17/01/2017, Martedì sera.

Arrivo al “The Friends”, fa freddo a Milano. Aspetto qualche minuto fuori dal locale, mentre fumo una sigaretta vedo passare ragazze con borse di Prada, telefonino come se non ci fosse un domani. Un ragazzo in bici entra nel portone di fianco al Pub e mi guarda come se volesse farmi sapere che abita in centro. Un “mamma sono io “ è sufficiente per riportarlo con i piedi per terra. Sorrido.

Il tempo di mandare un video a Pancrazio, uno di quelli che gli piacciono, con il tram che passa mentre sfumo sull’insegna del pub, poi entro. Marco è appena arrivato, non ci siamo riconosciuti all’ingresso, forse per colpa del ciclista mammone. Like a Dog, così mi presenta Rugbylja, ma adesso mi sento solo “Il Cane”, il nomignolo che mi porto addosso come la coperta di Linus. Eccolo, mi riconosce, mi indica la sedia mentre è già impegnato a discutere di nuovi progetti con il gestore del Pub.

Marco Turchetto, uno dei giornalisti di rugby della scuola milanese, gestore di Rugby to Italy, blogger e autore di libri, fotografo e una vita immersa nel rugby.

Una stretta di mano, una Guinness per entrambi. Accendo il registratore. Ho la sua attenzione.

Decido di partire da lontano, gli chiedo del suo blog, di cosa tratta e a chi si rivolge. Sorseggia, mangia un boccone di hamburger e mi risponde guardandomi negli occhi. Non sono poi così tante le persone che lo fanno.  Pronti, partenza, via.
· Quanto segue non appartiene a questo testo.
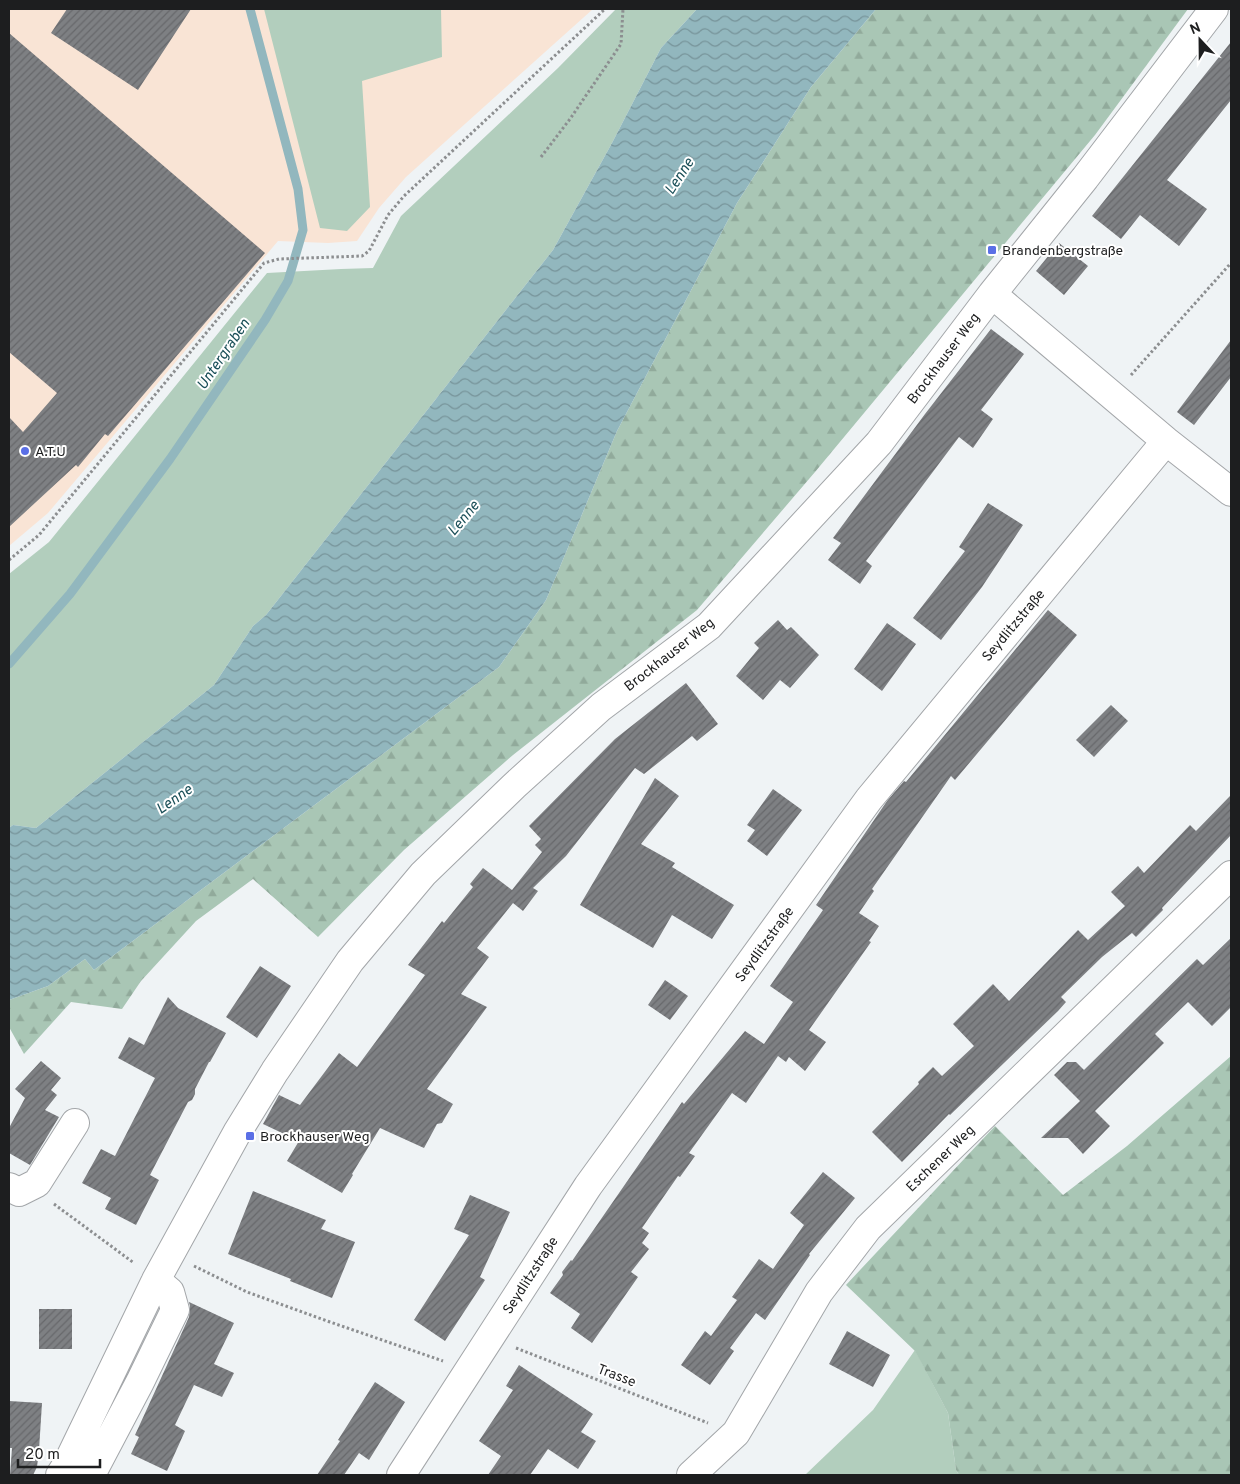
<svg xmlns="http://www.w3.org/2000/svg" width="1240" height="1484" viewBox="0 0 1240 1484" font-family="Overpass,sans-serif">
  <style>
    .commercial { fill: #f9e4d5 }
    .green { fill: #b2cebd }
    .forest { fill: url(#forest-firs) }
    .water { fill: url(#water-waves) }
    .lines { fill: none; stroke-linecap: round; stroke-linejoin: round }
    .stream { stroke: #92b7be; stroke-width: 9 }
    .building { fill: url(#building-hatch) }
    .minor-casing { stroke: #a3a6a9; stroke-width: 30 }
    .path { stroke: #8c8e90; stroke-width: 3; stroke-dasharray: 2.5 2.5; stroke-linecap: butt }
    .minor { stroke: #fff; stroke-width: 28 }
    .poi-dot { fill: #5a6fe6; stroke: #fff; stroke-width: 2 }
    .labels { text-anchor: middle; stroke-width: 4; stroke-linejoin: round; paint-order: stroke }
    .poi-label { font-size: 14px; fill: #1d1e1f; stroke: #fff; text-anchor: start }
    .street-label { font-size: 14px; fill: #1d1e1f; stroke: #fff }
    .water-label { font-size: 15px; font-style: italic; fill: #1a4f58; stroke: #fff }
  </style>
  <defs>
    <pattern id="forest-firs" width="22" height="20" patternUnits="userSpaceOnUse" patternTransform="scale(1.25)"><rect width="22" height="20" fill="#a9c6b5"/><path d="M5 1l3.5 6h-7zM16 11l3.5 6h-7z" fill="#91aa9b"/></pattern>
    <pattern id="water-waves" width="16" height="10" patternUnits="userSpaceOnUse" patternTransform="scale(1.25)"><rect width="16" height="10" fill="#92b7be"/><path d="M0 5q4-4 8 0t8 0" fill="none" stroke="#77949a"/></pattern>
    <pattern id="building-hatch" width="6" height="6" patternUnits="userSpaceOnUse" patternTransform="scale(1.25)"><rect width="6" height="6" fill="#7e8083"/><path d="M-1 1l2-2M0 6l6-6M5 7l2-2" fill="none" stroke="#67686b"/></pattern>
  </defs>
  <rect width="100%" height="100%" fill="#eff3f5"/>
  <path class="commercial" d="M 9,9 L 593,9 L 406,177 L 379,208 L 357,241 L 328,243 L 278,241 L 48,513 L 9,546 Z"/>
  <path class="green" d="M 264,9 L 441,9 L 442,57 L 362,81 L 370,207 L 347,231 L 320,228 Z
    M 616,9 L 697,9 L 661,48 L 612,143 L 553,250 L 266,615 L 253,626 L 214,685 L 36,828 L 13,825 L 9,828 L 9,574 L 49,542 L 267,273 L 341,269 L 373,268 L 401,216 L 558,68 Z
    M 915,1350 L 948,1413 L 956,1470 L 959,1475 L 805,1475 L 873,1410 Z"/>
  <path class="forest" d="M 876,9 L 1188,9 L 1095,135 L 815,472 L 697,610 L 513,755 L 404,850 L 318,937 L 253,879 L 196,921 L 141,981 L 122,1009 L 71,1002 L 24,1054 L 9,1027 L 9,1000 L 48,986 L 85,959 L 94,970 L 499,667 L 546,600 L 617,431 L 737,203 L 811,87 Z
    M 1231,1056 L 1231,1475 L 959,1475 L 956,1470 L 948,1413 L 915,1351 L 846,1285 L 995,1126 L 1063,1195 L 1127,1146 Z"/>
  <path class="water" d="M 697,9 L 876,9 L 811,87 L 737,203 L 617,431 L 546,600 L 499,667 L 94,970 L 85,959 L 48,986 L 9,1000 L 9,828 L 13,825 L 36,828 L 214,685 L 253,626 L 266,615 L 553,250 L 612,143 L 661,48 Z"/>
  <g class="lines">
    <path class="stream" d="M 9,664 L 70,594 L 170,459 L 265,320 L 288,281 L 303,230 L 298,189 L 250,9"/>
  </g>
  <path class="building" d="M 67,9 L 191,9 L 138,90 L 51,33 Z
    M 9,33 L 265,253 L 108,436 L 105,434 L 78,467 L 76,465 L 9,527 L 9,417 L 23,432 L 57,393 L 9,352 Z
    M 1231,42 L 1231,100 L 1167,180 L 1207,209 L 1179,246 L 1140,215 L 1121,239 L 1092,216 Z
    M 1059,243 L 1088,266 L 1064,295 L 1036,271 Z
    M 991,329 L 1024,354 L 981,410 L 993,419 L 973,448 L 959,437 L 866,561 L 872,566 L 860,584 L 828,560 L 841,543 L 833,538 L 925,414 Z
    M 1231,340 L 1231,377 L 1194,425 L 1177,412 Z
    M 988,503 L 1023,525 L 982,587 L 941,640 L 913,618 L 965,551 L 959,547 Z
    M 1048,610 L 1077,635 L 955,780 L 951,776 L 872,889 L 874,891 L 859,913 L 879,926 L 869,941 L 871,942 L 809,1030 L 826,1042 L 805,1071 L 789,1057 L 786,1062 L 778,1056 L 746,1103 L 732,1093 L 689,1153 L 695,1156 L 680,1177 L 678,1176 L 642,1228 L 649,1233 L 642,1243 L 649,1249 L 631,1272 L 638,1277 L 592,1343 L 571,1328 L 580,1314 L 550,1293 L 563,1275 L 562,1272 L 571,1260 L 572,1261 L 682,1102 L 684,1104 L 745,1031 L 764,1044 L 793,1002 L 770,986 L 823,910 L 816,905 L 887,801 L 904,781 L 906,782 Z
    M 778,620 L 787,630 L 791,627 L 819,655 L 790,688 L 780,680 L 763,700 L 736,676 L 759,648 L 754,643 Z
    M 887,623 L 916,644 L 882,691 L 854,669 Z
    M 686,683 L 718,724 L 697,741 L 692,736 L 644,774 L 635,768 L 566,856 L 533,888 L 538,891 L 523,911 L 513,903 L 477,948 L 489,957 L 461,994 L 487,1007 L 427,1089 L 453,1104 L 442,1123 L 437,1124 L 424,1148 L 380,1128 L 352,1174 L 353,1175 L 342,1193 L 287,1161 L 299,1141 L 263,1124 L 279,1095 L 300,1105 L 339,1053 L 357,1067 L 425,975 L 408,965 L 442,921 L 444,923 L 473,887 L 470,884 L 483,868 L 512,890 L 542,852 L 535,845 L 541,839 L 529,826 L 615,739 Z
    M 1111,705 L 1128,721 L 1094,757 L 1076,740 Z
    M 655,778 L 679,796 L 641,844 L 675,863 L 672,867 L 734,905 L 712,939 L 672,915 L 653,948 L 580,905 Z
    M 773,789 L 802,810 L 767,856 L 747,841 L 755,830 L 747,825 Z
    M 1231,795 L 1231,835 L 1162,908 L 1163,910 L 1136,937 L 1132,933 L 1102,957 L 1061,997 L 1066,1002 L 1058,1011 L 950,1115 L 949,1114 L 902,1162 L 872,1132 L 919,1084 L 918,1082 L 933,1067 L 942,1076 L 974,1046 L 953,1024 L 993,984 L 1009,1001 L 1078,930 L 1088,940 L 1125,906 L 1111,892 L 1138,866 L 1144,873 L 1190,825 L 1196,831 Z
    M 1231,938 L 1231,1007 L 1212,1026 L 1188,1002 L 1155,1034 L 1164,1043 L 1095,1111 L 1110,1126 L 1083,1154 L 1068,1138 L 1041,1138 L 1080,1101 L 1054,1075 L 1067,1062 L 1076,1062 L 1084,1070 L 1197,959 L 1203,965 Z
    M 260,966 L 291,986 L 257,1038 L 226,1017 Z
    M 665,980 L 688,996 L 670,1020 L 648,1005 Z
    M 168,997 L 178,1008 L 226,1033 L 210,1062 L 209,1062 L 195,1089 L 195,1094 L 192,1100 L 188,1102 L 150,1175 L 159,1180 L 136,1225 L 105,1209 L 111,1198 L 82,1183 L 101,1149 L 115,1156 L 155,1078 L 118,1058 L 129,1037 L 144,1045 Z
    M 41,1061 L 61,1078 L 51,1090 L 57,1095 L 45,1110 L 59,1117 L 30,1165 L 9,1153 L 9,1128 L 25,1098 L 15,1089 Z
    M 823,1172 L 855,1198 L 809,1254 L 810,1255 L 765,1320 L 756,1313 L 730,1348 L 734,1351 L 710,1385 L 681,1365 L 705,1331 L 711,1336 L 737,1300 L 732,1297 L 759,1259 L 773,1269 L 804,1225 L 790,1213 Z
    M 253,1191 L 326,1220 L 321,1229 L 355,1242 L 332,1298 L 290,1281 L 291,1279 L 228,1254 Z
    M 470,1195 L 510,1212 L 480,1277 L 485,1280 L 445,1341 L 414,1320 L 469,1235 L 454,1229 Z
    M 189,1302 L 234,1323 L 214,1364 L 234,1373 L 222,1397 L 194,1385 L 175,1425 L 185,1431 L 167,1471 L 131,1454 L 139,1437 L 135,1435 L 189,1317 L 190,1306 Z
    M 39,1309 L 72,1309 L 72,1349 L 39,1349 Z
    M 847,1331 L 890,1355 L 873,1387 L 829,1364 Z
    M 519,1365 L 593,1414 L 581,1432 L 596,1441 L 578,1469 L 548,1449 L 530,1475 L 488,1475 L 501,1456 L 479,1441 L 513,1390 L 506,1386 Z
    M 375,1382 L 405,1402 L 369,1460 L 359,1453 L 344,1475 L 317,1475 L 340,1441 L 338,1440 Z
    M 9,1401 L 42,1403 L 39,1450 L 37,1467 L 33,1475 L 10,1475 L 12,1448 L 9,1448 Z"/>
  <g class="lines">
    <defs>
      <path id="minor" d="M 992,294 L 1166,441 L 1231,492
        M 9,1187 L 19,1192 L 37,1183 L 75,1123
        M 60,1475 L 67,1464 L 156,1280 L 238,1131 L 275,1071 L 350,961 L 423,874 L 514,786 L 601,707 L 709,626 L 879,443 L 992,294 L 1085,178 L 1214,9
        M 91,1475 L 140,1382 L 175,1310 L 170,1292 L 156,1280
        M 401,1475 L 588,1186 L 869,799 L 1166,441
        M 691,1475 L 736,1433 L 819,1292 L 868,1228 L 1231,875"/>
    </defs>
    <use href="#minor" class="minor-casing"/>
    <path class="path" d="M 541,157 L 570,119 L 621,44 L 623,9
      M 1131,375 L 1231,263
      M 9,560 L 39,535 L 264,263 L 279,259 L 362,256 L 369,251 L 388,215 L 404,196 L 605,9
      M 54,1204 L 134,1263
      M 194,1266 L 247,1292 L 330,1322 L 443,1361
      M 516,1348 L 708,1423"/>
    <use href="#minor" class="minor"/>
  </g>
  <g class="poi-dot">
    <rect x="987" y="245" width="10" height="10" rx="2.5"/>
    <circle cx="25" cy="451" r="5"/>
    <rect x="245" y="1131" width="10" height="10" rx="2.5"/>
  </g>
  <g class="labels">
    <g class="poi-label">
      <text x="1002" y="255">Brandenbergstraße</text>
      <text x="35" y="456">A.T.U</text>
      <text x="260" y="1141">Brockhauser Weg</text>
    </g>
    <g class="street-label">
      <text transform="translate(943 358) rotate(-53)" y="5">Brockhauser Weg</text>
      <text transform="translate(1013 625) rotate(-50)" y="5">Seydlitzstraße</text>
      <text transform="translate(669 654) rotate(-38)" y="5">Brockhauser Weg</text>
      <text transform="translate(764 944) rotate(-54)" y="5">Seydlitzstraße</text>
      <text transform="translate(940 1158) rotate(-44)" y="5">Eschener Weg</text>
      <text transform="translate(530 1275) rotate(-57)" y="5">Seydlitzstraße</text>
      <text transform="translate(617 1375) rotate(21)" y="5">Trasse</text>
    </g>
    <g class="water-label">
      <text transform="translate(679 176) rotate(-57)" y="5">Lenne</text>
      <text transform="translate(223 354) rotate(-56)" y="5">Untergraben</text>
      <text transform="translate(463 518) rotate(-50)" y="5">Lenne</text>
      <text transform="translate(174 799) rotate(-35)" y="5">Lenne</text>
    </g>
  </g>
  <rect width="1240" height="1484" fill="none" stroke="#1d1e1f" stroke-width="20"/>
  <g transform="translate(1200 40) rotate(338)" stroke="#ffffff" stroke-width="4" paint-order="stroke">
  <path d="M0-4L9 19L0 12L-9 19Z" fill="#1d1e1f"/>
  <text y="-8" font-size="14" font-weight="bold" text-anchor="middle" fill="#1d1e1f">N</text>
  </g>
  <path d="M18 1459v8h82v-8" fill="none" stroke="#1d1e1f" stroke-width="2.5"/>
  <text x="25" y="1459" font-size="15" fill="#1d1e1f" stroke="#ffffff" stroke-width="4" paint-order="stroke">20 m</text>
</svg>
  • Il tuo Blog, Rugby to Italy.
  • Parlo del mondo del rugby senza articoli troppo tecnici, parlo di tifosi, di emozioni, del mondo che gira intorno al rugby come lo raccontava Marco Pastonesi.

Risposta secca, pronta. Chi è Marco Pastonesi? Ignorante che sono, domani studierò.
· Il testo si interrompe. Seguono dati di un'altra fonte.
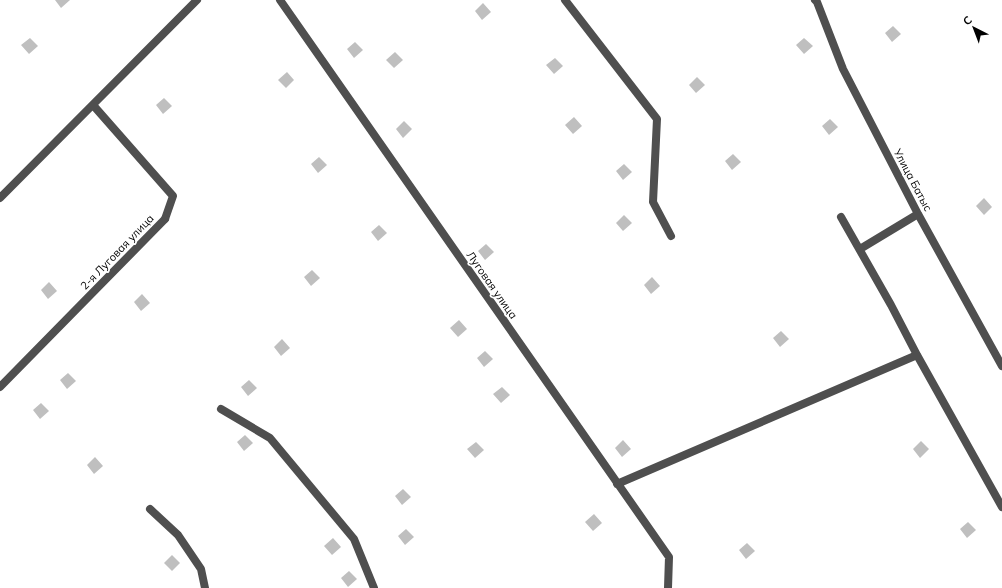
<svg xmlns="http://www.w3.org/2000/svg" width="1002" height="588" font-family="Mulish,sans-serif">
<rect width="100%" height="100%" fill="#fff"/>
<path fill="#bfbfbf" d="M55,0H70L61,8Z
M483,3L491,12L482,20L475,11Z
M893,26L901,34L892,42L885,33Z
M30,38L38,46L29,54L21,45Z
M804,38L813,46L804,54L796,45Z
M355,42L363,50L354,58L347,49Z
M395,52L403,60L394,68L386,60Z
M555,58L563,66L554,74L546,65Z
M287,72L294,80L286,88L278,80Z
M697,77L705,85L696,93L689,85Z
M164,98L172,106L163,114L156,105Z
M574,117L582,126L573,134L565,125Z
M830,119L838,127L829,135L822,126Z
M404,121L412,129L403,138L396,129Z
M733,154L741,162L732,170L725,161Z
M319,157L327,165L318,173L311,164Z
M624,164L632,172L623,180L616,171Z
M984,198L992,207L984,215L976,206Z
M624,215L632,223L623,231L616,223Z
M379,225L387,233L378,241L371,232Z
M486,244L494,252L485,260L478,251Z
M312,270L320,278L311,286L304,277Z
M652,277L660,286L651,294L644,285Z
M49,282L57,291L48,299L41,290Z
M142,294L150,303L141,311L134,302Z
M459,320L467,329L458,337L450,328Z
M781,331L789,339L780,347L773,338Z
M282,339L290,348L281,356L274,347Z
M485,351L493,359L484,367L477,358Z
M68,373L76,381L67,389L60,380Z
M249,380L257,388L248,396L241,387Z
M502,387L510,395L501,403L493,394Z
M41,403L49,411L40,419L33,410Z
M245,435L253,443L244,451L237,442Z
M623,440L631,449L622,457L615,448Z
M921,441L929,449L920,458L913,449Z
M476,442L484,450L475,458L467,449Z
M95,457L103,466L94,474L87,465Z
M403,489L411,497L402,505L395,496Z
M594,514L602,523L593,531L585,522Z
M968,522L976,530L967,538L960,529Z
M406,529L414,537L405,545L398,536Z
M333,538L341,547L332,555L324,546Z
M747,543L755,551L746,559L739,550Z
M172,555L180,563L172,571L164,563Z
M349,571L357,579L348,587L341,578Z"/>
<g fill="none" stroke-linecap="round" stroke-linejoin="round">
<path stroke="#4f4f4f" stroke-width="8" d="M93,105L173,196L165,219
M0,198L197,0"/>
<path stroke="#4f4f4f" stroke-width="8" d="M280,0L669,557L668,588
M565,0L657,119L653,202L671,236
M815,0L817,2L843,69L918,214L1002,366
M841,217L891,305L917,355L1002,507
M860,249L918,214
M0,387L165,219
M221,409L270,438L354,539L374,588
M617,484L917,355
M150,509L178,535L201,569L205,588"/>
</g>
<g text-anchor="middle" dominant-baseline="central" stroke-width="3.5" stroke-linejoin="round" paint-order="stroke">
<g font-size="11" fill="#000" stroke="#fff">
<text transform="translate(913 180) rotate(62)">Улица Батыс</text>
<text transform="translate(117 252) rotate(-46)">2-я Луговая улица</text>
<text transform="translate(492 285) rotate(55)">Луговая улица</text>
</g>
</g>
<g transform="translate(974 28) rotate(318)" stroke="#ffffff" stroke-width="3" paint-order="stroke">
<path d="M0-3L7 15L0 10L-7 15Z" fill="#000000"/>
<text y="-6" font-size="11" font-weight="bold" text-anchor="middle" fill="#000000">С</text>
</g>
</svg>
Parto con la domanda ad effetto, la domanda di Pancrazio che naturalmente faccio mia.

  • Il Rugby sogna ancora?
  • Grazie al cielo si. Il rugby sogna ancora, almeno a livello nazionale. Il fatto che la Nazionale faccia da traino con 70.000 persone allo stadio è la conferma che questo rugby sogna ancora.

Una pausa, un sorso di Guinness.

  • Sono sicuro che il rugby sogni ancora ma che ci sia un momento di stanca. Non so se la Federazione sogni, non so se i giocatori delle franchigie professionistiche italiane sognino, ma chi segue il rugby sogna veramente, sogna un Italia vincente, sogna delle franchigie competitive che possano essere il top del movimento. Anche se ora questo non c’è.
  • Dove sogna il rugby in questa Milano sempre di corsa e incazzosa?
  • Il Rugby a Milano esiste, soffre, ed è presuntuoso. Per continuare a sognare dobbiamo tornare a vivere il rugby nei campi e nei parchi. E a Milano questo sta succedendo. “Rugby nei Parchi” per esempio è nato a Milano, pensato voluto e portato a termine talmente bene che è stato copiato anche in altre città. Grazie a questa iniziativa ora abbiamo i parchi con le H, non campi da gioco, ma parchi con il rugby dove è possibile giocare mentre altri lo usano per fare jogging o per passeggiare. Questo significa che viviamo il parco e che viene vissuto con il rugby. Un risultato al quale si arriva solo se c’è la qualità e la competenza.